■ EXERCISE BRIEF: Could you write out the records exactly as they are given?

■ PROVIDED ENTRIES:
--

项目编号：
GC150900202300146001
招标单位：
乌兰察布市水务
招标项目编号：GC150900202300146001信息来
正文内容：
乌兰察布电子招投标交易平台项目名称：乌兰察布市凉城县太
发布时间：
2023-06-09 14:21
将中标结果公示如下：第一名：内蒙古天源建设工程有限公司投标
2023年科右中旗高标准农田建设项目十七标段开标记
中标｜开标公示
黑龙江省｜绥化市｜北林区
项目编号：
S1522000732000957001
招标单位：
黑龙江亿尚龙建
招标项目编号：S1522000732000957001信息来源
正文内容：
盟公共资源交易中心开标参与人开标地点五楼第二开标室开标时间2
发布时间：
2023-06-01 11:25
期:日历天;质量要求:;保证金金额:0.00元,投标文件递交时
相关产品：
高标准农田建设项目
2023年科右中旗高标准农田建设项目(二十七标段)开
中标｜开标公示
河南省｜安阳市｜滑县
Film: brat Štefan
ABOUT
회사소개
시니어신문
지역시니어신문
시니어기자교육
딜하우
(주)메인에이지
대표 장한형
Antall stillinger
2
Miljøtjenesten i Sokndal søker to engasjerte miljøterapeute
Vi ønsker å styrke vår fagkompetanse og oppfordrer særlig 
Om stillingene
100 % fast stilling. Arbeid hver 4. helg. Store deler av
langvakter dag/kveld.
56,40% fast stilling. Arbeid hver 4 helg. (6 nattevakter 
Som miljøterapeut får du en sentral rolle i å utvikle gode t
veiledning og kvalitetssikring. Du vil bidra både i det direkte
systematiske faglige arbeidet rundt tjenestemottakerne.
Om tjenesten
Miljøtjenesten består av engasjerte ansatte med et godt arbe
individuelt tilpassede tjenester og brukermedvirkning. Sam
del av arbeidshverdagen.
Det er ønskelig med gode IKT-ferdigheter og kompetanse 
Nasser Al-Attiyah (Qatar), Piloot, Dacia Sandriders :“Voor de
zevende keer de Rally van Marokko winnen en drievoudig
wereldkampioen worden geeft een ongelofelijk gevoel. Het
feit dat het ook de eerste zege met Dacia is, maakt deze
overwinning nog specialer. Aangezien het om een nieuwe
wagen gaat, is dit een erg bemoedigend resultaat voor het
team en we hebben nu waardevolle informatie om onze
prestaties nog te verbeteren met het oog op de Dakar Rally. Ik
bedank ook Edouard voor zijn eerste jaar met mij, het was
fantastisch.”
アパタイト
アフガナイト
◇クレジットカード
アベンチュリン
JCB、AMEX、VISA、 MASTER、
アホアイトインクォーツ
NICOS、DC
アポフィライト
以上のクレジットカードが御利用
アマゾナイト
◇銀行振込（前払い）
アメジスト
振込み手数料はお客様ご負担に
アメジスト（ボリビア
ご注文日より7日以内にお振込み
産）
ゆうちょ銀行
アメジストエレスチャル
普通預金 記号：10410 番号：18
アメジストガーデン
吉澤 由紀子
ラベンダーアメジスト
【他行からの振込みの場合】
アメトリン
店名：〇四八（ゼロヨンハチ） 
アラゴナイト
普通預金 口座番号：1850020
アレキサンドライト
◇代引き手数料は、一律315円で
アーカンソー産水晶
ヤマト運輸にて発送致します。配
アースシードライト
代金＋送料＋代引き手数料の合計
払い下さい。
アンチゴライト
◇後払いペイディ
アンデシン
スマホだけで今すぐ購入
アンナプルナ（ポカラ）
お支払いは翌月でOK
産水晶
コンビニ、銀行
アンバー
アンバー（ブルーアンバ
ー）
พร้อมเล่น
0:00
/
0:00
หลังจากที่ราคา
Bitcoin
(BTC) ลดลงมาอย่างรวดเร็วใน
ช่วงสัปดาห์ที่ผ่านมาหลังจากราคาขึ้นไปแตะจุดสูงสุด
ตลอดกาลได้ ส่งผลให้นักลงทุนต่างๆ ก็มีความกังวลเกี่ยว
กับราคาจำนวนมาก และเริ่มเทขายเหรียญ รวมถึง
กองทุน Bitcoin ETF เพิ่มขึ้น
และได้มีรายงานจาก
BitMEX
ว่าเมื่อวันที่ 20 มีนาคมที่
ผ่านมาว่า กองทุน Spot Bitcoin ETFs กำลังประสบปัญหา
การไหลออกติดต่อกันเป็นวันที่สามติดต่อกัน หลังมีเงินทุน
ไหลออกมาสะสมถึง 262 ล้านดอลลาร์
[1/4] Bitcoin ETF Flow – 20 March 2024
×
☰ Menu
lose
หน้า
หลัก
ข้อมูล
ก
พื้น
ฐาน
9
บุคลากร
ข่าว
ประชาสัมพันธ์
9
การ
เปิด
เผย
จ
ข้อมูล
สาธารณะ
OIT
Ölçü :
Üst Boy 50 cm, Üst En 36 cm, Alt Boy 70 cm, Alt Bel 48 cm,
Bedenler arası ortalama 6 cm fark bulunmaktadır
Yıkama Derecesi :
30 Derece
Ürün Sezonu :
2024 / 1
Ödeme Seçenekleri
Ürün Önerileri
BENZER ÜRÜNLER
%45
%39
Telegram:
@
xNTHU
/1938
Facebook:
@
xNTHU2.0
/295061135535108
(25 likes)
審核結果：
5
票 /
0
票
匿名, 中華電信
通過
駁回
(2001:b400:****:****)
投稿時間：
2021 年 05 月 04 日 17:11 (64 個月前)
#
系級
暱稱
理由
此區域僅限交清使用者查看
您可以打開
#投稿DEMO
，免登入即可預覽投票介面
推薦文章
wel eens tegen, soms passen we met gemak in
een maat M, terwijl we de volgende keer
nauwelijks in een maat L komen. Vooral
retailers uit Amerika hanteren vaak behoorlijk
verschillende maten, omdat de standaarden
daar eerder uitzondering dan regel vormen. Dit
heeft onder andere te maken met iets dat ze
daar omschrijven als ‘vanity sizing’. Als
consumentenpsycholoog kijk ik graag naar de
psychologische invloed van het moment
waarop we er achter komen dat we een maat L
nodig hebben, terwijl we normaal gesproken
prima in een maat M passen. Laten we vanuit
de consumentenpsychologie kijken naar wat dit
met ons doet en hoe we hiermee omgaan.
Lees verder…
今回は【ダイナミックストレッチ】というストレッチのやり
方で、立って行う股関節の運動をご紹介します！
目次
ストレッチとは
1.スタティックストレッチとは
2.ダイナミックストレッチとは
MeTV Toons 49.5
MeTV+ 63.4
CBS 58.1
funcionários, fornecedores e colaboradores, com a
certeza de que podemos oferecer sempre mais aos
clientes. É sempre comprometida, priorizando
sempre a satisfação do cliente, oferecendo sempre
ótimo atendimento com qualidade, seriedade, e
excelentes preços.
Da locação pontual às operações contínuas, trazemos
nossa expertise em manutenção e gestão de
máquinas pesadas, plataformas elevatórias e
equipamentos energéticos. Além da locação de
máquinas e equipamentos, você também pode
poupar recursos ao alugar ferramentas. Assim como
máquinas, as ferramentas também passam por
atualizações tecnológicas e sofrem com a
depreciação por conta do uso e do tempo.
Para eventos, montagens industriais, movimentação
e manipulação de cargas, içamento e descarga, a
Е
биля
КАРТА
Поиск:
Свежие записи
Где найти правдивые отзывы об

--

■ FINISHED EXERCISE:
项目编号：
GC150900202300146001
招标单位：
乌兰察布市水务
招标项目编号：GC150900202300146001信息来
正文内容：
乌兰察布电子招投标交易平台项目名称：乌兰察布市凉城县太
发布时间：
2023-06-09 14:21
将中标结果公示如下：第一名：内蒙古天源建设工程有限公司投标
2023年科右中旗高标准农田建设项目十七标段开标记
中标｜开标公示
黑龙江省｜绥化市｜北林区
项目编号：
S1522000732000957001
招标单位：
黑龙江亿尚龙建
招标项目编号：S1522000732000957001信息来源
正文内容：
盟公共资源交易中心开标参与人开标地点五楼第二开标室开标时间2
发布时间：
2023-06-01 11:25
期:日历天;质量要求:;保证金金额:0.00元,投标文件递交时
相关产品：
高标准农田建设项目
2023年科右中旗高标准农田建设项目(二十七标段)开
中标｜开标公示
河南省｜安阳市｜滑县
Film: brat Štefan
ABOUT
회사소개
시니어신문
지역시니어신문
시니어기자교육
딜하우
(주)메인에이지
대표 장한형
Antall stillinger
2
Miljøtjenesten i Sokndal søker to engasjerte miljøterapeute
Vi ønsker å styrke vår fagkompetanse og oppfordrer særlig 
Om stillingene
100 % fast stilling. Arbeid hver 4. helg. Store deler av
langvakter dag/kveld.
56,40% fast stilling. Arbeid hver 4 helg. (6 nattevakter 
Som miljøterapeut får du en sentral rolle i å utvikle gode t
veiledning og kvalitetssikring. Du vil bidra både i det direkte
systematiske faglige arbeidet rundt tjenestemottakerne.
Om tjenesten
Miljøtjenesten består av engasjerte ansatte med et godt arbe
individuelt tilpassede tjenester og brukermedvirkning. Sam
del av arbeidshverdagen.
Det er ønskelig med gode IKT-ferdigheter og kompetanse 
Nasser Al-Attiyah (Qatar), Piloot, Dacia Sandriders :“Voor de
zevende keer de Rally van Marokko winnen en drievoudig
wereldkampioen worden geeft een ongelofelijk gevoel. Het
feit dat het ook de eerste zege met Dacia is, maakt deze
overwinning nog specialer. Aangezien het om een nieuwe
wagen gaat, is dit een erg bemoedigend resultaat voor het
team en we hebben nu waardevolle informatie om onze
prestaties nog te verbeteren met het oog op de Dakar Rally. Ik
bedank ook Edouard voor zijn eerste jaar met mij, het was
fantastisch.”
アパタイト
アフガナイト
◇クレジットカード
アベンチュリン
JCB、AMEX、VISA、 MASTER、
アホアイトインクォーツ
NICOS、DC
アポフィライト
以上のクレジットカードが御利用
アマゾナイト
◇銀行振込（前払い）
アメジスト
振込み手数料はお客様ご負担に
アメジスト（ボリビア
ご注文日より7日以内にお振込み
産）
ゆうちょ銀行
アメジストエレスチャル
普通預金 記号：10410 番号：18
アメジストガーデン
吉澤 由紀子
ラベンダーアメジスト
【他行からの振込みの場合】
アメトリン
店名：〇四八（ゼロヨンハチ） 
アラゴナイト
普通預金 口座番号：1850020
アレキサンドライト
◇代引き手数料は、一律315円で
アーカンソー産水晶
ヤマト運輸にて発送致します。配
アースシードライト
代金＋送料＋代引き手数料の合計
払い下さい。
アンチゴライト
◇後払いペイディ
アンデシン
スマホだけで今すぐ購入
アンナプルナ（ポカラ）
お支払いは翌月でOK
産水晶
コンビニ、銀行
アンバー
アンバー（ブルーアンバ
ー）
พร้อมเล่น
0:00
/
0:00
หลังจากที่ราคา
Bitcoin
(BTC) ลดลงมาอย่างรวดเร็วใน
ช่วงสัปดาห์ที่ผ่านมาหลังจากราคาขึ้นไปแตะจุดสูงสุด
ตลอดกาลได้ ส่งผลให้นักลงทุนต่างๆ ก็มีความกังวลเกี่ยว
กับราคาจำนวนมาก และเริ่มเทขายเหรียญ รวมถึง
กองทุน Bitcoin ETF เพิ่มขึ้น
และได้มีรายงานจาก
BitMEX
ว่าเมื่อวันที่ 20 มีนาคมที่
ผ่านมาว่า กองทุน Spot Bitcoin ETFs กำลังประสบปัญหา
การไหลออกติดต่อกันเป็นวันที่สามติดต่อกัน หลังมีเงินทุน
ไหลออกมาสะสมถึง 262 ล้านดอลลาร์
[1/4] Bitcoin ETF Flow – 20 March 2024
×
☰ Menu
lose
หน้า
หลัก
ข้อมูล
ก
พื้น
ฐาน
9
บุคลากร
ข่าว
ประชาสัมพันธ์
9
การ
เปิด
เผย
จ
ข้อมูล
สาธารณะ
OIT
Ölçü :
Üst Boy 50 cm, Üst En 36 cm, Alt Boy 70 cm, Alt Bel 48 cm,
Bedenler arası ortalama 6 cm fark bulunmaktadır
Yıkama Derecesi :
30 Derece
Ürün Sezonu :
2024 / 1
Ödeme Seçenekleri
Ürün Önerileri
BENZER ÜRÜNLER
%45
%39
Telegram:
@
xNTHU
/1938
Facebook:
@
xNTHU2.0
/295061135535108
(25 likes)
審核結果：
5
票 /
0
票
匿名, 中華電信
通過
駁回
(2001:b400:****:****)
投稿時間：
2021 年 05 月 04 日 17:11 (64 個月前)
#
系級
暱稱
理由
此區域僅限交清使用者查看
您可以打開
#投稿DEMO
，免登入即可預覽投票介面
推薦文章
wel eens tegen, soms passen we met gemak in
een maat M, terwijl we de volgende keer
nauwelijks in een maat L komen. Vooral
retailers uit Amerika hanteren vaak behoorlijk
verschillende maten, omdat de standaarden
daar eerder uitzondering dan regel vormen. Dit
heeft onder andere te maken met iets dat ze
daar omschrijven als ‘vanity sizing’. Als
consumentenpsycholoog kijk ik graag naar de
psychologische invloed van het moment
waarop we er achter komen dat we een maat L
nodig hebben, terwijl we normaal gesproken
prima in een maat M passen. Laten we vanuit
de consumentenpsychologie kijken naar wat dit
met ons doet en hoe we hiermee omgaan.
Lees verder…
今回は【ダイナミックストレッチ】というストレッチのやり
方で、立って行う股関節の運動をご紹介します！
目次
ストレッチとは
1.スタティックストレッチとは
2.ダイナミックストレッチとは
MeTV Toons 49.5
MeTV+ 63.4
CBS 58.1
funcionários, fornecedores e colaboradores, com a
certeza de que podemos oferecer sempre mais aos
clientes. É sempre comprometida, priorizando
sempre a satisfação do cliente, oferecendo sempre
ótimo atendimento com qualidade, seriedade, e
excelentes preços.
Da locação pontual às operações contínuas, trazemos
nossa expertise em manutenção e gestão de
máquinas pesadas, plataformas elevatórias e
equipamentos energéticos. Além da locação de
máquinas e equipamentos, você também pode
poupar recursos ao alugar ferramentas. Assim como
máquinas, as ferramentas também passam por
atualizações tecnológicas e sofrem com a
depreciação por conta do uso e do tempo.
Para eventos, montagens industriais, movimentação
e manipulação de cargas, içamento e descarga, a
Е
биля
КАРТА
Поиск:
Свежие записи
Где найти правдивые отзывы об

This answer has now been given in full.